What you are asked to do:
The word "Endothelial" marks the lines you need; copy each of them from the data.

Records provided Block Start

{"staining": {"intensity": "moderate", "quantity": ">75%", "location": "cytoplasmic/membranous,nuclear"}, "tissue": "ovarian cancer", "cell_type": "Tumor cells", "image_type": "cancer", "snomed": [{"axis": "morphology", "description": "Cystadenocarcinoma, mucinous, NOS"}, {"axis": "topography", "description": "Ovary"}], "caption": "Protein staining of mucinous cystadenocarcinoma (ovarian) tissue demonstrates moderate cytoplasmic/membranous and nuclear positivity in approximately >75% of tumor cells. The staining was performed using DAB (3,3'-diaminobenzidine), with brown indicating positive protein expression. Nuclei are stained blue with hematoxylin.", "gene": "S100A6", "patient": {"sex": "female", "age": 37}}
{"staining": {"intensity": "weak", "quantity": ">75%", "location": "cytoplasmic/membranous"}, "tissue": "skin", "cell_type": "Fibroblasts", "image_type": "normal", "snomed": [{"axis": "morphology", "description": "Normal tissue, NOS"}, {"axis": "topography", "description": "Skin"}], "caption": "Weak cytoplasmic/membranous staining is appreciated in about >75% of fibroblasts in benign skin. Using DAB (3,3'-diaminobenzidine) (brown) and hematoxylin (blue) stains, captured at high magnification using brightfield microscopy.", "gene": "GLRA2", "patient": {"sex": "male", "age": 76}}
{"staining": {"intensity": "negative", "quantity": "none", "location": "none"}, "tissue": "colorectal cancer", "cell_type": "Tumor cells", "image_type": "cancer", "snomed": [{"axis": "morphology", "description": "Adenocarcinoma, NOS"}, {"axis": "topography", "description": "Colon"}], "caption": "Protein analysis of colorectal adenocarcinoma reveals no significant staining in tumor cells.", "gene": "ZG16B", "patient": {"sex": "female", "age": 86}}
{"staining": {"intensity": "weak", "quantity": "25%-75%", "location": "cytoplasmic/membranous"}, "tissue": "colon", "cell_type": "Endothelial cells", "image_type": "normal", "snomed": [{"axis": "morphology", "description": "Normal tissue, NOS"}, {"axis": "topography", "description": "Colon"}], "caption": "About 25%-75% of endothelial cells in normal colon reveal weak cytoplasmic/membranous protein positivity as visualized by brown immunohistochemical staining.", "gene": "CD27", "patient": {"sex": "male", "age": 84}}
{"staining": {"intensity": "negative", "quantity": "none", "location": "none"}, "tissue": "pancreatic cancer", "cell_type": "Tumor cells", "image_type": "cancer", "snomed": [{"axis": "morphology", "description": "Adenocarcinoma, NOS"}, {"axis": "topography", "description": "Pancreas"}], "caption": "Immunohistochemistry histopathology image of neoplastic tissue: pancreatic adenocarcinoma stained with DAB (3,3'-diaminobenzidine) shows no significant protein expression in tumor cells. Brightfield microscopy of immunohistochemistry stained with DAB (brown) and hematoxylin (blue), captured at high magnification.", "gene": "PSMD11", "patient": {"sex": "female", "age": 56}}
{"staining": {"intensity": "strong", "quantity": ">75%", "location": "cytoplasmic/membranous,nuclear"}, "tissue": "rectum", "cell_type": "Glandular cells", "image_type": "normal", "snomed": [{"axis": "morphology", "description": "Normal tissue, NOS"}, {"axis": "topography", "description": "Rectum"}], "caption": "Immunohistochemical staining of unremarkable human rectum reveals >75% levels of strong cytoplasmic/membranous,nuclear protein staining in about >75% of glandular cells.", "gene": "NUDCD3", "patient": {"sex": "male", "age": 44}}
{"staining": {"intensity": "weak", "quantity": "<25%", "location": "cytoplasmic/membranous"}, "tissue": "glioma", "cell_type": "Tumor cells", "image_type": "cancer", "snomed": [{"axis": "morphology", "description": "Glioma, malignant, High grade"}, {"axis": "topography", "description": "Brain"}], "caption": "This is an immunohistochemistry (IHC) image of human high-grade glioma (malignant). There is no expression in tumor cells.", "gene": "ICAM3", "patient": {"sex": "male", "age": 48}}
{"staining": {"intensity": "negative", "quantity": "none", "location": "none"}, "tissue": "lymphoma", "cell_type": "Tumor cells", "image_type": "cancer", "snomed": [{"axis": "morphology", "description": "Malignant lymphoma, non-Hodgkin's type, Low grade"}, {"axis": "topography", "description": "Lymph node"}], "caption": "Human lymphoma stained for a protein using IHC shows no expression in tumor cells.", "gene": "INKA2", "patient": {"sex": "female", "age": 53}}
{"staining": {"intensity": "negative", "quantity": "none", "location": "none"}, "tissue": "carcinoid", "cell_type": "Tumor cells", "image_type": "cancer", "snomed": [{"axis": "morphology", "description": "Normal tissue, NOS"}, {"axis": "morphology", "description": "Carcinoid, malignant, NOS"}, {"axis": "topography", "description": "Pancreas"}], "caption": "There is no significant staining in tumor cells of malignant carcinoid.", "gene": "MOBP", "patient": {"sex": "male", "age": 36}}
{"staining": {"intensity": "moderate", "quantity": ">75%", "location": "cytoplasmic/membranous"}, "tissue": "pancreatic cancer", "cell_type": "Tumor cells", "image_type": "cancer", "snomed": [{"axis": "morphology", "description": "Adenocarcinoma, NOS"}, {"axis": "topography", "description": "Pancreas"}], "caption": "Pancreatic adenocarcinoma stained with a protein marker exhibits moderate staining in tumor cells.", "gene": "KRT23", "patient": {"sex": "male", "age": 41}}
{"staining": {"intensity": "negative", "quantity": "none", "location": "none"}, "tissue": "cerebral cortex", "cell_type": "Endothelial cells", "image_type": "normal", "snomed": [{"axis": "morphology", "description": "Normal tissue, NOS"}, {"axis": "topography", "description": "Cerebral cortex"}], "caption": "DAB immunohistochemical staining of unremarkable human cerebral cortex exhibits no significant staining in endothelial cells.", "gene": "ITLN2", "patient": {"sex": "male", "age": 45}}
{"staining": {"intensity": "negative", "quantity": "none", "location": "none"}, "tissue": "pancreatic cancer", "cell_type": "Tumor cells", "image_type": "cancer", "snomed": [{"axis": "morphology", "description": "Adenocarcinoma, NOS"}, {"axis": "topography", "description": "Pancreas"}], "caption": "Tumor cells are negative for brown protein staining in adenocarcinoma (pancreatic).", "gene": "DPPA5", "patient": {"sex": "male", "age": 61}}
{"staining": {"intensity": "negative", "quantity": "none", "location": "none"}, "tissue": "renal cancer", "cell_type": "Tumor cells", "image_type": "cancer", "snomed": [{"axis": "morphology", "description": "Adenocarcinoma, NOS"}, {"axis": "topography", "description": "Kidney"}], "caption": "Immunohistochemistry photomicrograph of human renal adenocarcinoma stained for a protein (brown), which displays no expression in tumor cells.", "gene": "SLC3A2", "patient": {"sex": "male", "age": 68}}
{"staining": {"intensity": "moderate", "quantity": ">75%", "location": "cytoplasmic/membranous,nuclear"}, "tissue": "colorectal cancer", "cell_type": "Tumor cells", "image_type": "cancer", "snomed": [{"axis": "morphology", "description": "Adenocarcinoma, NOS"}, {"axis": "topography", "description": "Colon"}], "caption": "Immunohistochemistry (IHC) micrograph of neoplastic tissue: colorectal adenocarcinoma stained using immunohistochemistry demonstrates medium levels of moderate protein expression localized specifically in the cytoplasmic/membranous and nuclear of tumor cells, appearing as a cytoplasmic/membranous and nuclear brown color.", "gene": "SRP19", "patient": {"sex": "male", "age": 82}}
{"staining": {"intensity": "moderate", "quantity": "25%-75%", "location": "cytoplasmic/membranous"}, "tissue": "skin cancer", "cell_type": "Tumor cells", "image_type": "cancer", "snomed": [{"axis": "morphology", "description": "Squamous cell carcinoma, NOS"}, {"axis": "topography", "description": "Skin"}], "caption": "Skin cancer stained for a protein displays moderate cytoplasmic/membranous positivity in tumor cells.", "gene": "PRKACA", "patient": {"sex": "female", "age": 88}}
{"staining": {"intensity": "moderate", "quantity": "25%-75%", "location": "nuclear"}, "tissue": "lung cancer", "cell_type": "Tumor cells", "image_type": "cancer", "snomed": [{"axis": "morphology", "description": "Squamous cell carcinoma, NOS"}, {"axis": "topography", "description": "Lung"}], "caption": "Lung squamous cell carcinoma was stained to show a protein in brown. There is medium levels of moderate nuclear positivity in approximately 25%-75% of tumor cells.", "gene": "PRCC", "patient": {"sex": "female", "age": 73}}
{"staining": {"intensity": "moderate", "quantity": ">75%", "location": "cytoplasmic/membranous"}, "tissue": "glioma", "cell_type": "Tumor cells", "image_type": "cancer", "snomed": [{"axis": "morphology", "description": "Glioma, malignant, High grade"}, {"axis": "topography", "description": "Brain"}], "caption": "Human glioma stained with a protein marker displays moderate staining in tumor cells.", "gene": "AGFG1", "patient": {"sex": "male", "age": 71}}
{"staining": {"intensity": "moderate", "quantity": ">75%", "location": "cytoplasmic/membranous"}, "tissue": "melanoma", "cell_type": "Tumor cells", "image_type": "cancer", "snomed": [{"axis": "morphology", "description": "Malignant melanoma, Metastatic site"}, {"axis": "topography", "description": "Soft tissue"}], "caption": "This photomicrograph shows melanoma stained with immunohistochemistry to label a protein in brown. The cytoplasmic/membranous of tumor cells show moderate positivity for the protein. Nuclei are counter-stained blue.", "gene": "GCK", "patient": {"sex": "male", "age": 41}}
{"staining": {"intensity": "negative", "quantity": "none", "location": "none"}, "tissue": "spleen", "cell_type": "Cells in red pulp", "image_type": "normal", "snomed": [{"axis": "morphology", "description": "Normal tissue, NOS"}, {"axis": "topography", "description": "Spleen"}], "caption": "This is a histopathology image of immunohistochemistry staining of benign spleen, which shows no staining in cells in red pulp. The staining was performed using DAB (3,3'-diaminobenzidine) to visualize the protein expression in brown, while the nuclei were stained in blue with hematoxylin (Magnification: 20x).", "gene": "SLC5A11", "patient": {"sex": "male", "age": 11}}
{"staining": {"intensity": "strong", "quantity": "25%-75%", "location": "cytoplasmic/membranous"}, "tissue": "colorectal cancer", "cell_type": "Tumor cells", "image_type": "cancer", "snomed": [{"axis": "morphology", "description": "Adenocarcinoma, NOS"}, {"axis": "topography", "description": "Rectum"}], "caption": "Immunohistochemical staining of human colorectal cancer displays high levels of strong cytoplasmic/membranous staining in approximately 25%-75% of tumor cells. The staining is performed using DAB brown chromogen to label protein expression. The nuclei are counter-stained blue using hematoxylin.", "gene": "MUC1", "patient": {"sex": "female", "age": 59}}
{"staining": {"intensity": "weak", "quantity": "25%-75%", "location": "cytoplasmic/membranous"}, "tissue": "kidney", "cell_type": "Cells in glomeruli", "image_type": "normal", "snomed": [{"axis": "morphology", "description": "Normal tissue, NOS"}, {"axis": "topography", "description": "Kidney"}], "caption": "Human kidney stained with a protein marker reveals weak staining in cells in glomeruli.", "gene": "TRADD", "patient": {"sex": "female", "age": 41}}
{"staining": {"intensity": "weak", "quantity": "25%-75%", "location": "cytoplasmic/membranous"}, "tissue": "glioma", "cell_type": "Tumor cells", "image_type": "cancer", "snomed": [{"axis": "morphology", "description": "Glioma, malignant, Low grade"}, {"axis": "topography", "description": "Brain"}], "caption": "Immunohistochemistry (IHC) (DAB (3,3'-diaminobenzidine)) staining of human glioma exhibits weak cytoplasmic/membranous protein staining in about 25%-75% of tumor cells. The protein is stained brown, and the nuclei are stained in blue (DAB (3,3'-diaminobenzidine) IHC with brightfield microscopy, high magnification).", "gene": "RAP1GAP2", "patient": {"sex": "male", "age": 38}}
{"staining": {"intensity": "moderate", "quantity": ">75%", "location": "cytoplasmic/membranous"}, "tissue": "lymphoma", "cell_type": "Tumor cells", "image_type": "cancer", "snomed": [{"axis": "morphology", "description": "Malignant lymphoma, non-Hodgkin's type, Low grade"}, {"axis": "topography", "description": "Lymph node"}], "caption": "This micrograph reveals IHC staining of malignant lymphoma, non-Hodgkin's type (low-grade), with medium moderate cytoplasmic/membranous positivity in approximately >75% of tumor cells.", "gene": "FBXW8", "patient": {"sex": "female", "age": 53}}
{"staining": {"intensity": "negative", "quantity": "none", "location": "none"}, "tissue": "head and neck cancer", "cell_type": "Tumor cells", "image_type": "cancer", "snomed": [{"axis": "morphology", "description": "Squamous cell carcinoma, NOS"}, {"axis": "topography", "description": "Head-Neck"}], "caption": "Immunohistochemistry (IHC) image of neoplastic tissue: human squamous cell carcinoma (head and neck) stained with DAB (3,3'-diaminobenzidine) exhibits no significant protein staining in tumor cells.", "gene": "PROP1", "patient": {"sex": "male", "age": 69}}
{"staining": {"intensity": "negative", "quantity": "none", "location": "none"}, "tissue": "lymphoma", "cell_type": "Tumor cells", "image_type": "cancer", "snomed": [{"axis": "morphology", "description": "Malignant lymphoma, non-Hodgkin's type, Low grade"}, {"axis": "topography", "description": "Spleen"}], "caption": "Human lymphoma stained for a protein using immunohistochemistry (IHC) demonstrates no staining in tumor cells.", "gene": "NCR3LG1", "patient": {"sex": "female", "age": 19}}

Records provided Block End

Answer below:
{"staining": {"intensity": "weak", "quantity": "25%-75%", "location": "cytoplasmic/membranous"}, "tissue": "colon", "cell_type": "Endothelial cells", "image_type": "normal", "snomed": [{"axis": "morphology", "description": "Normal tissue, NOS"}, {"axis": "topography", "description": "Colon"}], "caption": "About 25%-75% of endothelial cells in normal colon reveal weak cytoplasmic/membranous protein positivity as visualized by brown immunohistochemical staining.", "gene": "CD27", "patient": {"sex": "male", "age": 84}}
{"staining": {"intensity": "negative", "quantity": "none", "location": "none"}, "tissue": "cerebral cortex", "cell_type": "Endothelial cells", "image_type": "normal", "snomed": [{"axis": "morphology", "description": "Normal tissue, NOS"}, {"axis": "topography", "description": "Cerebral cortex"}], "caption": "DAB immunohistochemical staining of unremarkable human cerebral cortex exhibits no significant staining in endothelial cells.", "gene": "ITLN2", "patient": {"sex": "male", "age": 45}}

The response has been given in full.